Thursday, January 22, 2004

I wrote today.

I've been thinking recently about mathematical writing. It's a tricky business. Ideally, mathematical writing should simultaneously be concise, precise, elegant, lucid, and correct. Each goal is difficult in its own right. Further, there is tension in these goals; sometimes it is easier to be lucid by writing (at least initially) an imprecise or slightly incorrect statement which conveys the idea of a proof, then filling in corrections later. The conventions used by most authors are a compromise. It is hard to write proofs which are precise and correct without sounding stilted, because ordinary speech patterns are often too vague. There is a reason why we write let k be an integer instead of k is an integer; the former sentence defines the type of k, while the latter sentence observes a fact which might be a consequence of something else (e.g. Let k = m + n where m and n are integers. Then k is an integer).

There are other conventions, too, which students of mathematics absorb over time. The phrase for suppose not usually starts a proof by contradiction; the phrase without loss of generality means that the proof treats a special case to which all other cases can be reduced trivially.

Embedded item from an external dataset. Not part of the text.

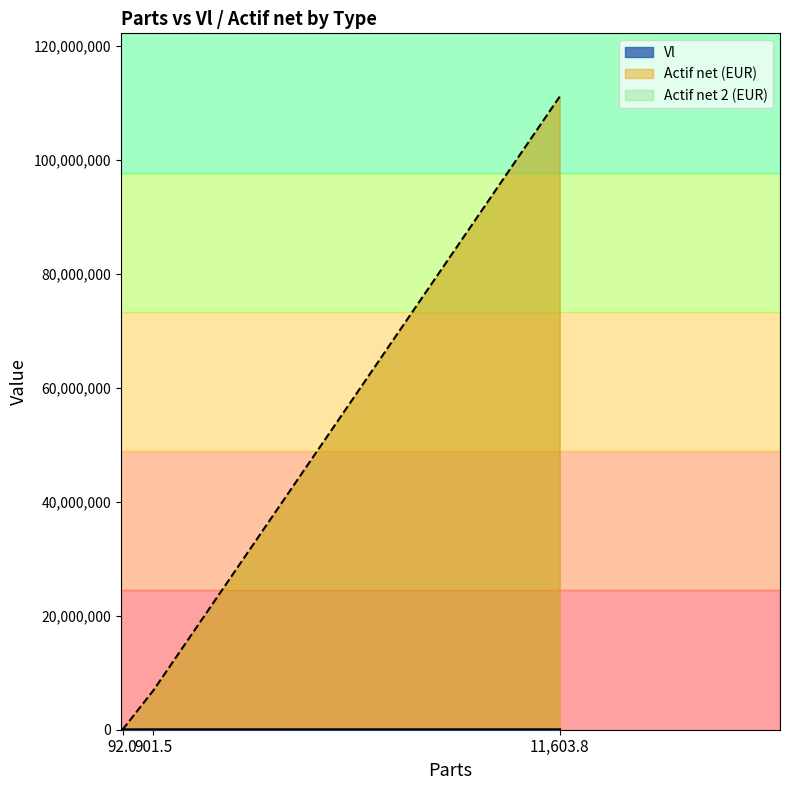

Count the number of categories in the chart.

3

Even the vague-sounding phrase almost everywhere has a precise meaning: a statement holds a.e. (almost everywhere) if it is true except on a set of zero measure.

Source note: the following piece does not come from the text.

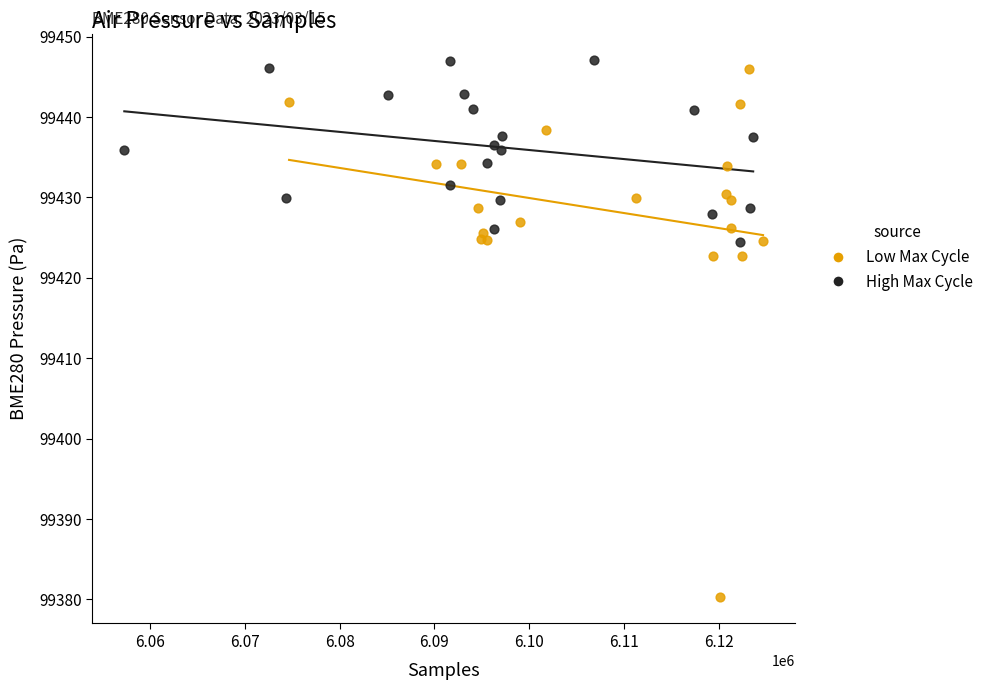

Which series has the widest spread of Y values?

Low Max Cycle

I recently read a draft of a paper which severely abused the conventions of mathematical style. It was not a mathematical paper, and I think the author only adopted the style because he thought it sounded impressive. I read the paper slowly, marking as I went, and when I finished I walked to the bathroom and washed my hands and face with hot water until I felt better. I was in the bathroom for several minutes.

My favorite mathematical authors usually write two or three descriptions of their ideas. First, they describe the idea at a high level, often in intuitive language: this quantity describes how close a matrix is to being singular; this theorem describes why we cannot comb a sphere covered with hair without creating a part somewhere. Then there may be a special illustrative case, something to show the idea without the baggage of technical details -- though the technical details may be mentioned so that the reader is alerted to their existence. Finally, there is a theorem and a proof, which should ideally be written using a concise and suggestive notation. If done well, the reader is left pondering the ideas presented, and does not have to battle constant confusion because the author has decided to make n approach zero as an integer epsilon goes to infinity.

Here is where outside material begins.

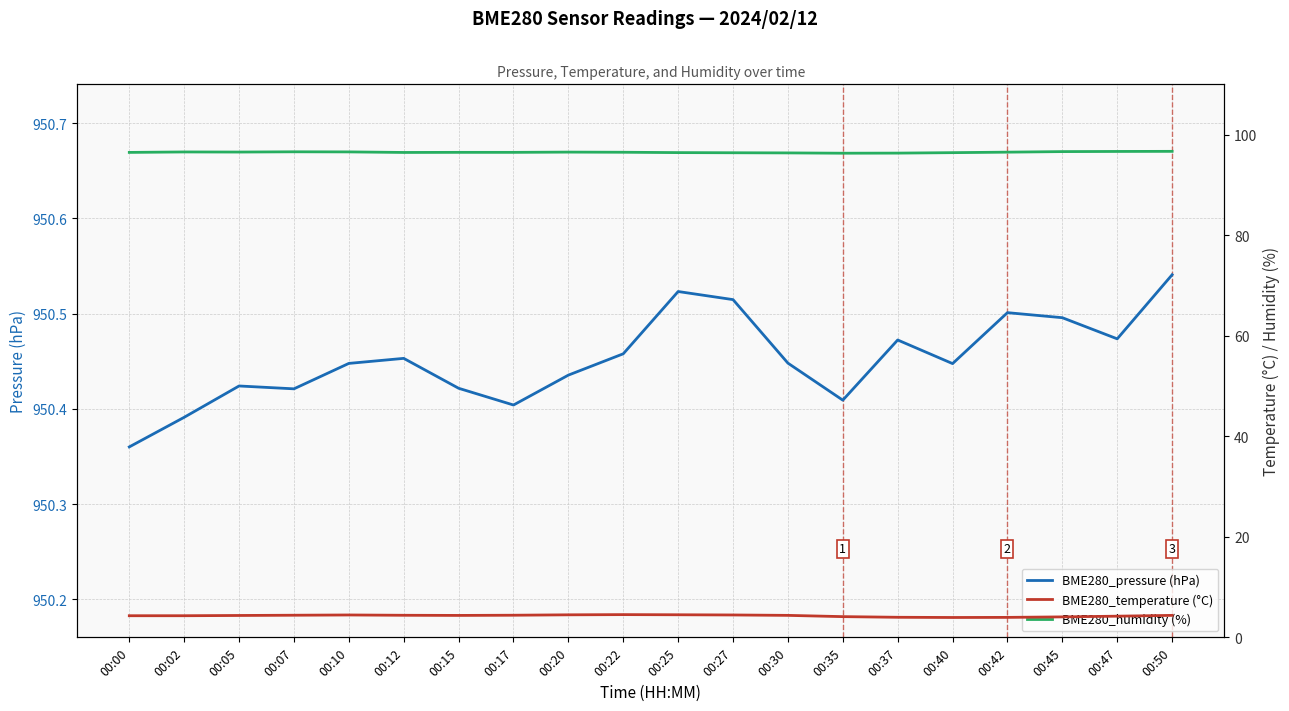

What is the value of the BME280_temperature (°C) point at the 17th from the left?

4.0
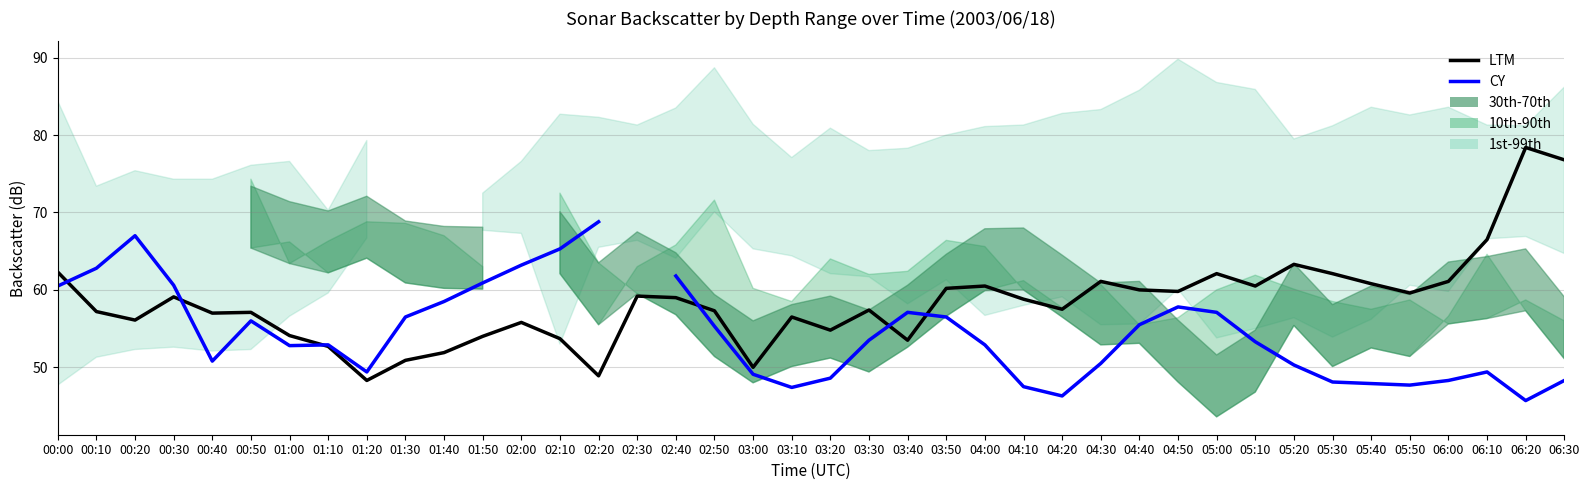

True or false: CY has more than 2 interior local peaks.

True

I cope gracefully enough with authors who present their intuition clumsily. Similarly, I'm entirely sympathetic to authors who occasionally resort to awkward devices or notation in their proofs. But those who write a vague and imprecise proof sketch and claim they are done irritate me immensely, as do those who write enormous quantities of unmotivated (and often irrelevant) algebra without even attempting to help the reader develop a mental road map first.

Concise, precise, elegant, lucid, and correct -- that's my ideal. I read few papers, mathematical or otherwise, that do well in all categories. I'm still critical of my own ability to be simultaneously concise and lucid, but I leave room for self-forgiveness. And I make progress, however slowly.

If only I could apply the same criteria to political speeches!